━━━━━ Provided data ━━━━━

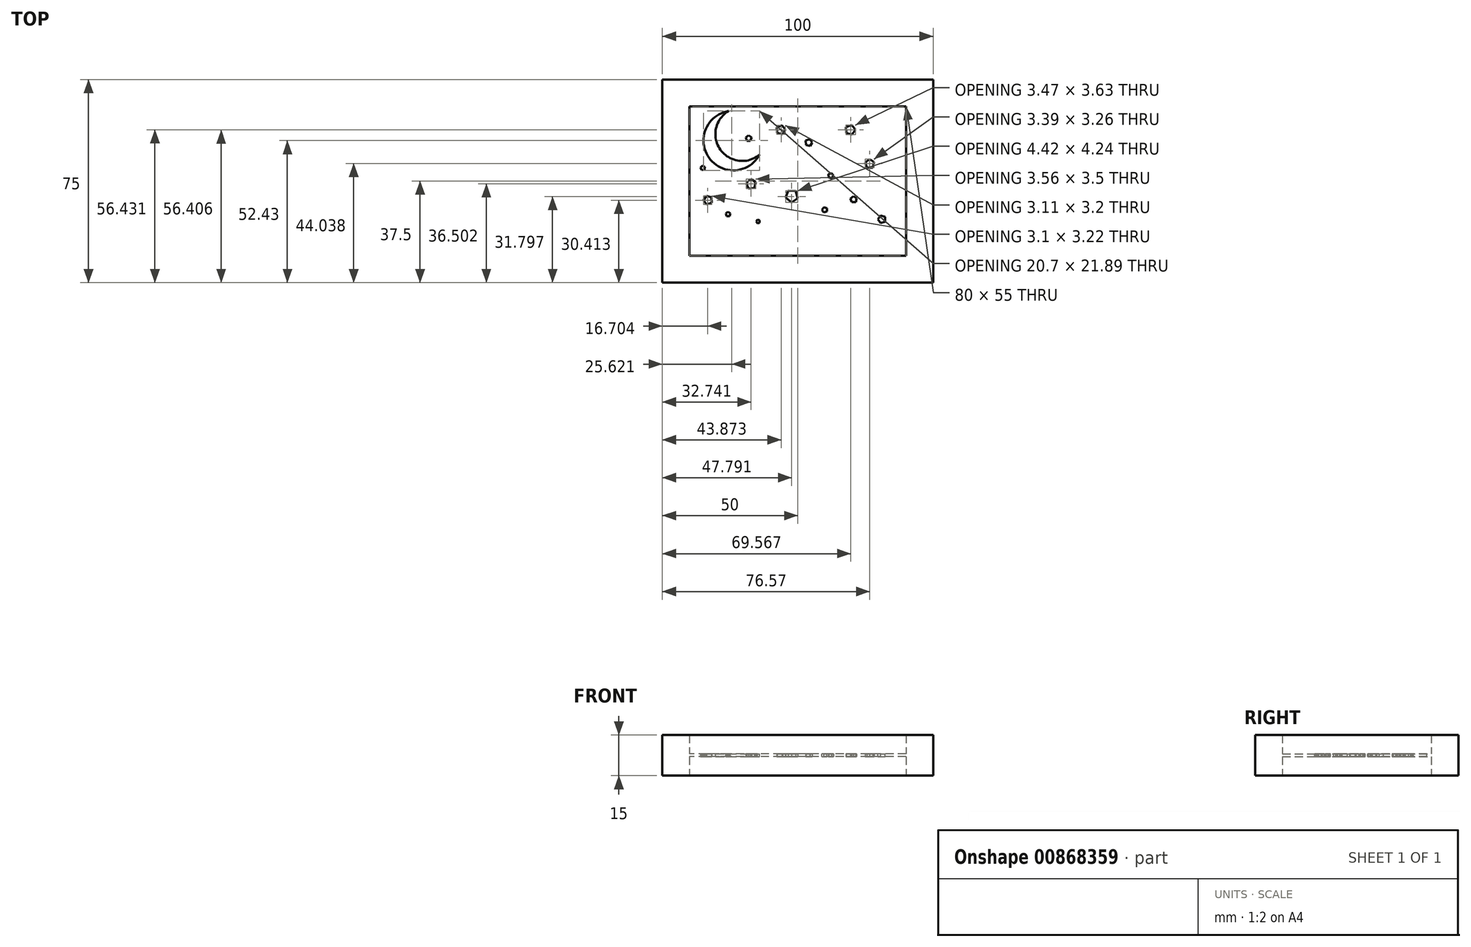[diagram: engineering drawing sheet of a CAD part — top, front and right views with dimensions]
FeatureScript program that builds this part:
annotation { "Feature Type Name" : "Feature", "Feature Type Description" : "" }
export const myFeature = defineFeature(function(context is Context, id is Id, definition is map)
    precondition{}
    {
        {
            var Q0;
            Q0=qCreatedBy(makeId("Top.planeOp"),FACE);
            var sketch = newSketch(context, id + "F0", { "sketchPlane" : qUnion([Q0])});
            skLineSegment(sketch, "E0.bottom", {"start": v(50, -37.5) * mm, "end": v(-50, -37.5) * mm});
            skLineSegment(sketch, "E0.top", {"start": v(50, 37.5) * mm, "end": v(-50, 37.5) * mm});
            skLineSegment(sketch, "E0.left", {"start": v(50, -37.5) * mm, "end": v(50, 37.5) * mm});
            skLineSegment(sketch, "E0.right", {"start": v(-50, -37.5) * mm, "end": v(-50, 37.5) * mm});
            skPoint(sketch, "E0.middle", {"position": v(0, 0) * mm});
            skLineSegment(sketch, "E1.bottom", {"start": v(40, -27.5) * mm, "end": v(-40, -27.5) * mm});
            skLineSegment(sketch, "E1.top", {"start": v(40, 27.5) * mm, "end": v(-40, 27.5) * mm});
            skLineSegment(sketch, "E1.left", {"start": v(40, -27.5) * mm, "end": v(40, 27.5) * mm});
            skLineSegment(sketch, "E1.right", {"start": v(-40, -27.5) * mm, "end": v(-40, 27.5) * mm});
            skSolve(sketch);
        }
        {
            var Q0;
            Q0=makeQuery(id+"F0.imprint","IMPRINT",FACE,{"disambiguationData":[TD([[makeQuery(id+"F0.imprint","IMPRINT",EDGE,{"derivedFrom":sQuery(id+"F0.wireOp",EDGE,"E0.bottom")}),-1.0]])]});
            extrude(context, id + "F1", {"entities" : qUnion([Q0]), "endBound" : BoundingType.SYMMETRIC, "depth" : 15 * mm, "offsetDistance" : 25 * mm});
        }
        {
            var Q0;
            Q0=qCreatedBy(makeId("Top.planeOp"),FACE);
            var sketch = newSketch(context, id + "F2", { "sketchPlane" : qUnion([Q0])});
            skLineSegment(sketch, "E2.bottom", {"start": v(42.5, -30) * mm, "end": v(-42.5, -30) * mm});
            skLineSegment(sketch, "E2.top", {"start": v(42.5, 30) * mm, "end": v(-42.5, 30) * mm});
            skLineSegment(sketch, "E2.left", {"start": v(42.5, -30) * mm, "end": v(42.5, 30) * mm});
            skLineSegment(sketch, "E2.right", {"start": v(-42.5, -30) * mm, "end": v(-42.5, 30) * mm});
            skPoint(sketch, "E2.middle", {"position": v(0, 0) * mm});
            skSolve(sketch);
        }
        {
            var Q0;
            Q0 = qSketchRegion(id + "F2", true);
            extrude(context, id + "F3", {"entities" : qUnion([Q0]), "operationType" : NewBodyOperationType.ADD, "endBound" : BoundingType.SYMMETRIC, "depth" : 1 * mm, "offsetDistance" : 25 * mm});
        }
        {
            var Q0;
            Q0=makeQuery(id+"F3.opExtrude","CAP_FACE",FACE,{"disambiguationData":[OSD([sQuery(id+"F2.wireOp",EDGE,"E2.bottom"),sQuery(id+"F2.wireOp",EDGE,"E2.top"),sQuery(id+"F2.wireOp",EDGE,"E2.left"),sQuery(id+"F2.wireOp",EDGE,"E2.right")])],"isStart":false});
            var sketch = newSketch(context, id + "F4", { "sketchPlane" : qUnion([Q0])});
            skCircle(sketch, "E3", {"center": v(-23.77, 14.99) * mm, "radius": 11.02 * mm});
            skCircle(sketch, "E4", {"center": v(-20.49, 17.33) * mm, "radius": 9.9 * mm});
            skSolve(sketch);
        }
        {
            var Q0;
            {var subQ0=sQuery(id+"F4.wireOp",EDGE,"E4");var subQ1=sQuery(id+"F4.wireOp",EDGE,"E3");var subQ2=makeQuery(id+"F4.imprint","INTERSECT",VERTEX,{"disambiguationData":[OD(0.0)],"derivedFrom":[subQ1,subQ0]});Q0=makeQuery(id+"F4.imprint","IMPRINT",FACE,{"disambiguationData":[TD([[makeQuery(id+"F4.imprint","IMPRINT",EDGE,{"disambiguationData":[TD([[subQ2,-1.0]])],"derivedFrom":subQ1}),1.0]])]});}
            extrude(context, id + "F5", {"entities" : qUnion([Q0]), "operationType" : NewBodyOperationType.REMOVE, "endBound" : BoundingType.SYMMETRIC, "oppositeDirection" : true, "depth" : 8 * mm, "offsetDistance" : 25 * mm});
        }
        {
            var Q0;
            Q0=makeQuery(id+"F3.opExtrude","CAP_FACE",FACE,{"disambiguationData":[OSD([sQuery(id+"F2.wireOp",EDGE,"E2.bottom"),sQuery(id+"F2.wireOp",EDGE,"E2.top"),sQuery(id+"F2.wireOp",EDGE,"E2.left"),sQuery(id+"F2.wireOp",EDGE,"E2.right")])],"isStart":false});
            var sketch = newSketch(context, id + "F6", { "sketchPlane" : qUnion([Q0])});
            skCircle(sketch, "E5.cCircle", {"center": v(-6.25, 18.9) * mm, "radius": 1.68 * mm, "construction": true});
            skLineSegment(sketch, "E5.0", {"start": v(-5.63, 17.33) * mm, "end": v(-7.55, 17.82) * mm});
            skLineSegment(sketch, "E5.1", {"start": v(-7.55, 17.82) * mm, "end": v(-7.68, 19.8) * mm});
            skLineSegment(sketch, "E5.2", {"start": v(-7.68, 19.8) * mm, "end": v(-5.84, 20.53) * mm});
            skLineSegment(sketch, "E5.3", {"start": v(-5.84, 20.53) * mm, "end": v(-4.57, 19) * mm});
            skLineSegment(sketch, "E5.4", {"start": v(-4.57, 19) * mm, "end": v(-5.63, 17.33) * mm});
            skCircle(sketch, "E6.cCircle", {"center": v(4.07, 14.2) * mm, "radius": 1.34 * mm, "construction": true});
            skLineSegment(sketch, "E6.0", {"start": v(4.54, 12.95) * mm, "end": v(3.02, 13.37) * mm});
            skLineSegment(sketch, "E6.1", {"start": v(3.02, 13.37) * mm, "end": v(2.95, 14.94) * mm});
            skLineSegment(sketch, "E6.2", {"start": v(2.95, 14.94) * mm, "end": v(4.42, 15.5) * mm});
            skLineSegment(sketch, "E6.3", {"start": v(4.42, 15.5) * mm, "end": v(5.4, 14.26) * mm});
            skLineSegment(sketch, "E6.4", {"start": v(5.4, 14.26) * mm, "end": v(4.54, 12.95) * mm});
            skCircle(sketch, "E7.cCircle", {"center": v(19.4, 18.9) * mm, "radius": 1.9 * mm, "construction": true});
            skLineSegment(sketch, "E7.0", {"start": v(17.83, 20) * mm, "end": v(19.95, 20.72) * mm});
            skLineSegment(sketch, "E7.1", {"start": v(19.95, 20.72) * mm, "end": v(21.3, 18.93) * mm});
            skLineSegment(sketch, "E7.2", {"start": v(21.3, 18.93) * mm, "end": v(20.02, 17.1) * mm});
            skLineSegment(sketch, "E7.3", {"start": v(20.02, 17.1) * mm, "end": v(17.87, 17.75) * mm});
            skLineSegment(sketch, "E7.4", {"start": v(17.87, 17.75) * mm, "end": v(17.83, 20) * mm});
            skCircle(sketch, "E8.cCircle", {"center": v(26.59, 6.38) * mm, "radius": 1.78 * mm, "construction": true});
            skLineSegment(sketch, "E8.0", {"start": v(27.68, 4.98) * mm, "end": v(25.59, 4.9) * mm});
            skLineSegment(sketch, "E8.1", {"start": v(25.59, 4.9) * mm, "end": v(24.88, 6.88) * mm});
            skLineSegment(sketch, "E8.2", {"start": v(24.88, 6.88) * mm, "end": v(26.53, 8.17) * mm});
            skLineSegment(sketch, "E8.3", {"start": v(26.53, 8.17) * mm, "end": v(28.27, 7) * mm});
            skLineSegment(sketch, "E8.4", {"start": v(28.27, 7) * mm, "end": v(27.68, 4.98) * mm});
            skCircle(sketch, "E9.cCircle", {"center": v(12.2, 2) * mm, "radius": 1 * mm, "construction": true});
            skLineSegment(sketch, "E9.0", {"start": v(11.42, 1.38) * mm, "end": v(11.36, 2.56) * mm});
            skLineSegment(sketch, "E9.1", {"start": v(11.36, 2.56) * mm, "end": v(12.47, 2.97) * mm});
            skLineSegment(sketch, "E9.2", {"start": v(12.47, 2.97) * mm, "end": v(13.2, 2.05) * mm});
            skLineSegment(sketch, "E9.3", {"start": v(13.2, 2.05) * mm, "end": v(12.55, 1.07) * mm});
            skLineSegment(sketch, "E9.4", {"start": v(12.55, 1.07) * mm, "end": v(11.42, 1.38) * mm});
            skCircle(sketch, "E10.cCircle", {"center": v(-17.2, -1.12) * mm, "radius": 1.88 * mm, "construction": true});
            skLineSegment(sketch, "E10.0", {"start": v(-15.95, -2.53) * mm, "end": v(-18.15, -2.75) * mm});
            skLineSegment(sketch, "E10.1", {"start": v(-18.15, -2.75) * mm, "end": v(-19.04, -0.72) * mm});
            skLineSegment(sketch, "E10.2", {"start": v(-19.04, -0.72) * mm, "end": v(-17.39, 0.75) * mm});
            skLineSegment(sketch, "E10.3", {"start": v(-17.39, 0.75) * mm, "end": v(-15.48, -0.37) * mm});
            skLineSegment(sketch, "E10.4", {"start": v(-15.48, -0.37) * mm, "end": v(-15.95, -2.53) * mm});
            skCircle(sketch, "E11.cCircle", {"center": v(-18.14, 15.77) * mm, "radius": 1.13 * mm, "construction": true});
            skLineSegment(sketch, "E11.0", {"start": v(-17.51, 14.83) * mm, "end": v(-18.84, 14.88) * mm});
            skLineSegment(sketch, "E11.1", {"start": v(-18.84, 14.88) * mm, "end": v(-19.2, 16.16) * mm});
            skLineSegment(sketch, "E11.2", {"start": v(-19.2, 16.16) * mm, "end": v(-18.1, 16.9) * mm});
            skLineSegment(sketch, "E11.3", {"start": v(-18.1, 16.9) * mm, "end": v(-17.05, 16.07) * mm});
            skLineSegment(sketch, "E11.4", {"start": v(-17.05, 16.07) * mm, "end": v(-17.51, 14.83) * mm});
            skCircle(sketch, "E12.cCircle", {"center": v(-2.19, -5.5) * mm, "radius": 2.32 * mm, "construction": true});
            skLineSegment(sketch, "E12.0", {"start": v(0, -6.28) * mm, "end": v(-2.26, -7.82) * mm});
            skLineSegment(sketch, "E12.1", {"start": v(-2.26, -7.82) * mm, "end": v(-4.42, -6.16) * mm});
            skLineSegment(sketch, "E12.2", {"start": v(-4.42, -6.16) * mm, "end": v(-3.5, -3.58) * mm});
            skLineSegment(sketch, "E12.3", {"start": v(-3.5, -3.58) * mm, "end": v(-0.77, -3.66) * mm});
            skLineSegment(sketch, "E12.4", {"start": v(-0.77, -3.66) * mm, "end": v(0, -6.28) * mm});
            skCircle(sketch, "E13.cCircle", {"center": v(20.65, -6.75) * mm, "radius": 1.22 * mm, "construction": true});
            skLineSegment(sketch, "E13.0", {"start": v(21.43, -7.7) * mm, "end": v(20, -7.79) * mm});
            skLineSegment(sketch, "E13.1", {"start": v(20, -7.79) * mm, "end": v(19.46, -6.45) * mm});
            skLineSegment(sketch, "E13.2", {"start": v(19.46, -6.45) * mm, "end": v(20.56, -5.53) * mm});
            skLineSegment(sketch, "E13.3", {"start": v(20.56, -5.53) * mm, "end": v(21.78, -6.3) * mm});
            skLineSegment(sketch, "E13.4", {"start": v(21.78, -6.3) * mm, "end": v(21.43, -7.7) * mm});
            skCircle(sketch, "E14.cCircle", {"center": v(-33.15, -7.07) * mm, "radius": 1.7 * mm, "construction": true});
            skLineSegment(sketch, "E14.0", {"start": v(-31.75, -8) * mm, "end": v(-33.61, -8.7) * mm});
            skLineSegment(sketch, "E14.1", {"start": v(-33.61, -8.7) * mm, "end": v(-34.84, -7.13) * mm});
            skLineSegment(sketch, "E14.2", {"start": v(-34.84, -7.13) * mm, "end": v(-33.74, -5.48) * mm});
            skLineSegment(sketch, "E14.3", {"start": v(-33.74, -5.48) * mm, "end": v(-31.83, -6.02) * mm});
            skLineSegment(sketch, "E14.4", {"start": v(-31.83, -6.02) * mm, "end": v(-31.75, -8) * mm});
            skCircle(sketch, "E15.cCircle", {"center": v(-35.03, 4.82) * mm, "radius": 0.88 * mm, "construction": true});
            skLineSegment(sketch, "E15.0", {"start": v(-34.4, 4.2) * mm, "end": v(-35.43, 4.03) * mm});
            skLineSegment(sketch, "E15.1", {"start": v(-35.43, 4.03) * mm, "end": v(-35.9, 4.96) * mm});
            skLineSegment(sketch, "E15.2", {"start": v(-35.9, 4.96) * mm, "end": v(-35.17, 5.7) * mm});
            skLineSegment(sketch, "E15.3", {"start": v(-35.17, 5.7) * mm, "end": v(-34.24, 5.22) * mm});
            skLineSegment(sketch, "E15.4", {"start": v(-34.24, 5.22) * mm, "end": v(-34.4, 4.2) * mm});
            skSolve(sketch);
        }
        {
            var Q0;
            Q0=makeQuery(id+"F6.imprint","IMPRINT",FACE,{"disambiguationData":[TD([[makeQuery(id+"F6.imprint","IMPRINT",EDGE,{"derivedFrom":sQuery(id+"F6.wireOp",EDGE,"E14.0")}),-1.0]])]});
            var Q1;
            Q1=makeQuery(id+"F6.imprint","IMPRINT",FACE,{"disambiguationData":[TD([[makeQuery(id+"F6.imprint","IMPRINT",EDGE,{"derivedFrom":sQuery(id+"F6.wireOp",EDGE,"E10.0")}),-1.0]])]});
            var Q2;
            Q2=makeQuery(id+"F6.imprint","IMPRINT",FACE,{"disambiguationData":[TD([[makeQuery(id+"F6.imprint","IMPRINT",EDGE,{"derivedFrom":sQuery(id+"F6.wireOp",EDGE,"E15.0")}),-1.0]])]});
            var Q3;
            Q3=makeQuery(id+"F6.imprint","IMPRINT",FACE,{"disambiguationData":[TD([[makeQuery(id+"F6.imprint","IMPRINT",EDGE,{"derivedFrom":sQuery(id+"F6.wireOp",EDGE,"E12.0")}),-1.0]])]});
            var Q4;
            Q4=makeQuery(id+"F6.imprint","IMPRINT",FACE,{"disambiguationData":[TD([[makeQuery(id+"F6.imprint","IMPRINT",EDGE,{"derivedFrom":sQuery(id+"F6.wireOp",EDGE,"E8.0")}),-1.0]])]});
            var Q5;
            Q5=makeQuery(id+"F6.imprint","IMPRINT",FACE,{"disambiguationData":[TD([[makeQuery(id+"F6.imprint","IMPRINT",EDGE,{"derivedFrom":sQuery(id+"F6.wireOp",EDGE,"E13.0")}),-1.0]])]});
            var Q6;
            Q6=makeQuery(id+"F6.imprint","IMPRINT",FACE,{"disambiguationData":[TD([[makeQuery(id+"F6.imprint","IMPRINT",EDGE,{"derivedFrom":sQuery(id+"F6.wireOp",EDGE,"E9.0")}),-1.0]])]});
            var Q7;
            Q7=makeQuery(id+"F6.imprint","IMPRINT",FACE,{"disambiguationData":[TD([[makeQuery(id+"F6.imprint","IMPRINT",EDGE,{"derivedFrom":sQuery(id+"F6.wireOp",EDGE,"E6.0")}),-1.0]])]});
            var Q8;
            Q8=makeQuery(id+"F6.imprint","IMPRINT",FACE,{"disambiguationData":[TD([[makeQuery(id+"F6.imprint","IMPRINT",EDGE,{"derivedFrom":sQuery(id+"F6.wireOp",EDGE,"E7.0")}),-1.0]])]});
            var Q9;
            Q9=makeQuery(id+"F6.imprint","IMPRINT",FACE,{"disambiguationData":[TD([[makeQuery(id+"F6.imprint","IMPRINT",EDGE,{"derivedFrom":sQuery(id+"F6.wireOp",EDGE,"E5.0")}),-1.0]])]});
            var Q10;
            Q10=makeQuery(id+"F6.imprint","IMPRINT",FACE,{"disambiguationData":[TD([[makeQuery(id+"F6.imprint","IMPRINT",EDGE,{"derivedFrom":sQuery(id+"F6.wireOp",EDGE,"E11.0")}),-1.0]])]});
            extrude(context, id + "F7", {"entities" : qUnion([Q0, Q1, Q2, Q3, Q4, Q5, Q6, Q7, Q8, Q9, Q10]), "operationType" : NewBodyOperationType.REMOVE, "endBound" : BoundingType.SYMMETRIC, "depth" : 8 * mm, "offsetDistance" : 25 * mm});
        }
        {
            var Q0;
            Q0=makeQuery(id+"F3.opExtrude","CAP_FACE",FACE,{"disambiguationData":[OSD([sQuery(id+"F2.wireOp",EDGE,"E2.bottom"),sQuery(id+"F2.wireOp",EDGE,"E2.top"),sQuery(id+"F2.wireOp",EDGE,"E2.left"),sQuery(id+"F2.wireOp",EDGE,"E2.right")])],"isStart":false});
            var sketch = newSketch(context, id + "F8", { "sketchPlane" : qUnion([Q0])});
            skCircle(sketch, "E16.cCircle", {"center": v(-25.7, -12.22) * mm, "radius": 0.72 * mm, "construction": true});
            skLineSegment(sketch, "E16.0", {"start": v(-25.18, -12.94) * mm, "end": v(-26.23, -12.94) * mm});
            skLineSegment(sketch, "E16.1", {"start": v(-26.23, -12.94) * mm, "end": v(-26.56, -11.94) * mm});
            skLineSegment(sketch, "E16.2", {"start": v(-26.56, -11.94) * mm, "end": v(-25.7, -11.32) * mm});
            skLineSegment(sketch, "E16.3", {"start": v(-25.7, -11.32) * mm, "end": v(-24.86, -11.94) * mm});
            skLineSegment(sketch, "E16.4", {"start": v(-24.86, -11.94) * mm, "end": v(-25.18, -12.94) * mm});
            skPoint(sketch, "E16.0.midPoint", {"position": v(-25.7, -12.94) * mm});
            skCircle(sketch, "E17.cCircle", {"center": v(-14.66, -14.91) * mm, "radius": 0.6 * mm, "construction": true});
            skLineSegment(sketch, "E17.0", {"start": v(-14.07, -14.48) * mm, "end": v(-14.07, -15.34) * mm});
            skLineSegment(sketch, "E17.1", {"start": v(-14.07, -15.34) * mm, "end": v(-14.88, -15.6) * mm});
            skLineSegment(sketch, "E17.2", {"start": v(-14.88, -15.6) * mm, "end": v(-15.4, -14.91) * mm});
            skLineSegment(sketch, "E17.3", {"start": v(-15.4, -14.91) * mm, "end": v(-14.88, -14.22) * mm});
            skLineSegment(sketch, "E17.4", {"start": v(-14.88, -14.22) * mm, "end": v(-14.07, -14.48) * mm});
            skPoint(sketch, "E17.0.midPoint", {"position": v(-14.07, -14.91) * mm});
            skCircle(sketch, "E18.cCircle", {"center": v(9.97, -10.64) * mm, "radius": 0.81 * mm, "construction": true});
            skLineSegment(sketch, "E18.0", {"start": v(10.78, -10.05) * mm, "end": v(10.78, -11.23) * mm});
            skLineSegment(sketch, "E18.1", {"start": v(10.78, -11.23) * mm, "end": v(9.66, -11.6) * mm});
            skLineSegment(sketch, "E18.2", {"start": v(9.66, -11.6) * mm, "end": v(8.96, -10.64) * mm});
            skLineSegment(sketch, "E18.3", {"start": v(8.96, -10.64) * mm, "end": v(9.66, -9.68) * mm});
            skLineSegment(sketch, "E18.4", {"start": v(9.66, -9.68) * mm, "end": v(10.78, -10.05) * mm});
            skPoint(sketch, "E18.0.midPoint", {"position": v(10.78, -10.64) * mm});
            skCircle(sketch, "E19.cCircle", {"center": v(31.06, -14.09) * mm, "radius": 1.22 * mm, "construction": true});
            skLineSegment(sketch, "E19.0", {"start": v(32.28, -13.2) * mm, "end": v(32.28, -14.97) * mm});
            skLineSegment(sketch, "E19.1", {"start": v(32.28, -14.97) * mm, "end": v(30.6, -15.52) * mm});
            skLineSegment(sketch, "E19.2", {"start": v(30.6, -15.52) * mm, "end": v(29.56, -14.09) * mm});
            skLineSegment(sketch, "E19.3", {"start": v(29.56, -14.09) * mm, "end": v(30.6, -12.66) * mm});
            skLineSegment(sketch, "E19.4", {"start": v(30.6, -12.66) * mm, "end": v(32.28, -13.2) * mm});
            skPoint(sketch, "E19.0.midPoint", {"position": v(32.28, -14.09) * mm});
            skSolve(sketch);
        }
        {
            var Q0;
            Q0=makeQuery(id+"F8.imprint","IMPRINT",FACE,{"disambiguationData":[TD([[makeQuery(id+"F8.imprint","IMPRINT",EDGE,{"derivedFrom":sQuery(id+"F8.wireOp",EDGE,"E16.0")}),-1.0]])]});
            var Q1;
            Q1=makeQuery(id+"F8.imprint","IMPRINT",FACE,{"disambiguationData":[TD([[makeQuery(id+"F8.imprint","IMPRINT",EDGE,{"derivedFrom":sQuery(id+"F8.wireOp",EDGE,"E17.0")}),-1.0]])]});
            var Q2;
            Q2=makeQuery(id+"F8.imprint","IMPRINT",FACE,{"disambiguationData":[TD([[makeQuery(id+"F8.imprint","IMPRINT",EDGE,{"derivedFrom":sQuery(id+"F8.wireOp",EDGE,"E19.0")}),-1.0]])]});
            var Q3;
            Q3=makeQuery(id+"F8.imprint","IMPRINT",FACE,{"disambiguationData":[TD([[makeQuery(id+"F8.imprint","IMPRINT",EDGE,{"derivedFrom":sQuery(id+"F8.wireOp",EDGE,"E18.0")}),-1.0]])]});
            extrude(context, id + "F9", {"entities" : qUnion([Q0, Q1, Q2, Q3]), "operationType" : NewBodyOperationType.REMOVE, "oppositeDirection" : true, "depth" : 2 * mm, "offsetDistance" : 25 * mm});
        }
    });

━━━━━

**What is asked**
Which lines in the material contain the string "skPoint" with matching case? Pull out and copy each of them.

**Result of the task**
            skPoint(sketch, "E0.middle", {"position": v(0, 0) * mm});
            skPoint(sketch, "E2.middle", {"position": v(0, 0) * mm});
            skPoint(sketch, "E16.0.midPoint", {"position": v(-25.7, -12.94) * mm});
            skPoint(sketch, "E17.0.midPoint", {"position": v(-14.07, -14.91) * mm});
            skPoint(sketch, "E18.0.midPoint", {"position": v(10.78, -10.64) * mm});
            skPoint(sketch, "E19.0.midPoint", {"position": v(32.28, -14.09) * mm});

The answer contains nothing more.